I’m currently writing this as I sit at the help desk. It’s roughly 3 a.m., and I can no longer count the cups of coffee I’ve had today on one hand: this is the thesis of my RA life. If you’ve used blue tape as a fashion accessory, if a duty phone causes you more panic than a horror movie and if you have done more ice-breakers than you care to remember, congrats on having the worst job ever.
From the very first day of my first semester of my first college experience when I met my very first RA, I knew it: I wanted to be one of the coolest kids on campus and be a resident assistant. Of course, I later learned that being the RA was not a guarantee of “coolness,” but rather the stigma I’d never be able to shake, but we’ll get there, don’t you worry.
I personally didn’t become an RA to make friends, and I knew confronting kids my age or older my first year would be a challenge, and secure my position as “resident a-hole.” Your residents and your fellow RA’s will avoid you like the plague and any chance of a social life vanishes as soon as you sign the contract — it’s almost like signing away your soul, well, actually it’s just like that.
Your friends get off work after six or eight hours, but your door is knocked on 24/7, and that one resident will continue to come to your room all hours of the night and weekend to get advice on their life and life choices.
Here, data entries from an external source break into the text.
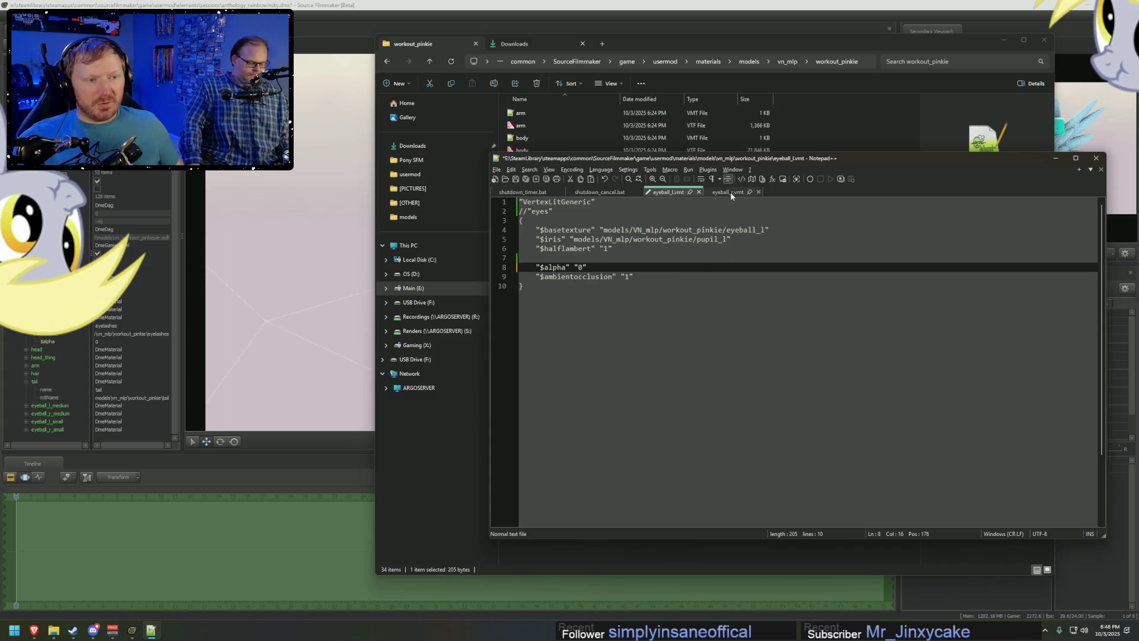
key("ctrl+s")
left_click(729, 193)
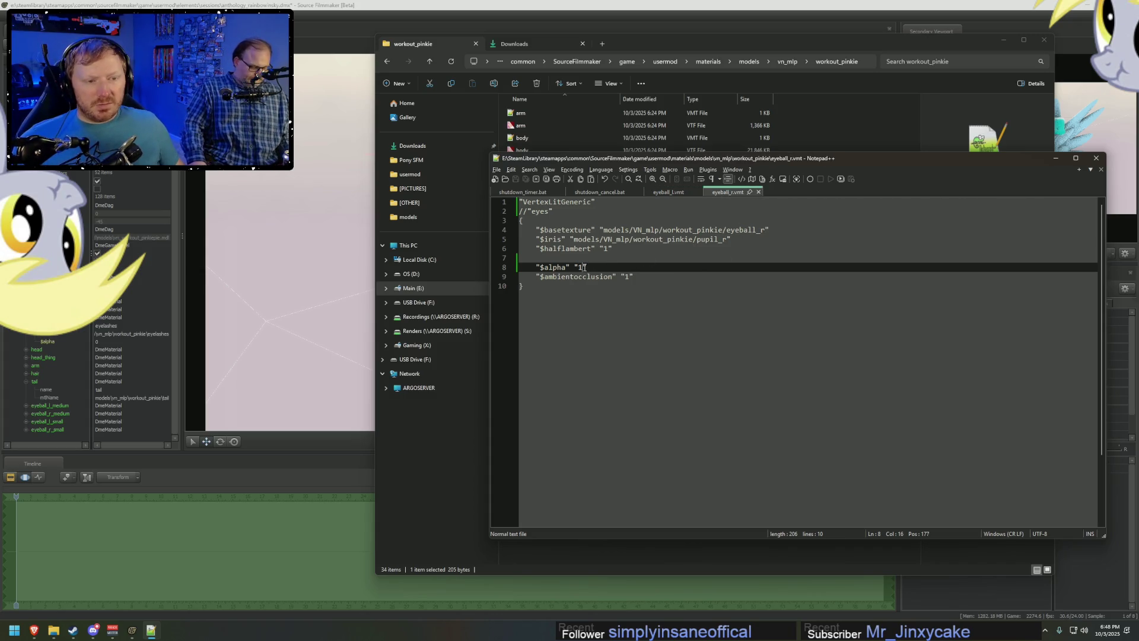
key("BackSpace")
type("0")
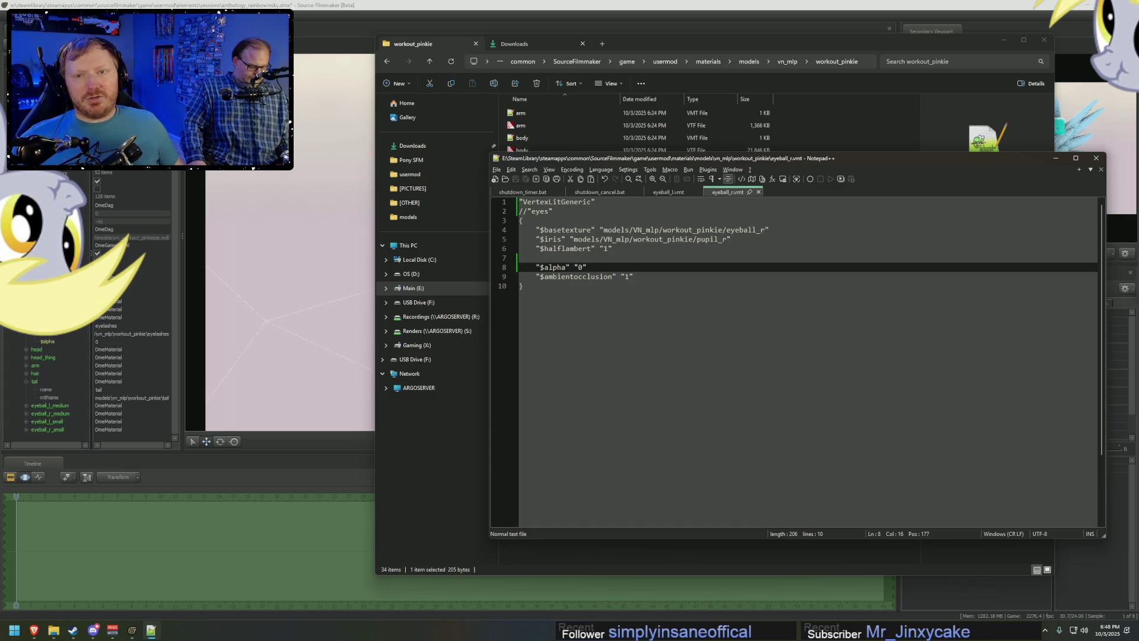
key("alt+Tab")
Basically, you are no longer a human, you’re an RA machine.
More than all of these things, more than the late nights with UPD and medics, more than the mandatory staff fun and the programs, there is one thing that being an RA did that ruined me: it made me actually care.
I don’t “bust” you because it’s fun. I don’t get a thrill out of calling UPD or a medic to pump your stomach because you had too much fun on a Tuesday. When I close your door that’s open at 2 a.m. and tell you to be quiet while doing my rounds it’s not because I love being the bad guy. I do all these things — and more — because I genuinely care.
I decided my freshman year to be an RA because I wanted to be the RA I never had and make the hardest part of someone’s life a little easier. I never expected that working for residence life would actually change me into a more empathetic and compassionate person.
In my time as an RA, I’ve seen people at their lowest points, suffering from the consequences of poor decisions and struggling to find themselves while also trying to get through the most rigorous academic and personal challenges. As much as I’ve learned a lot, I’ve actually become a better person for the “worst” job out there.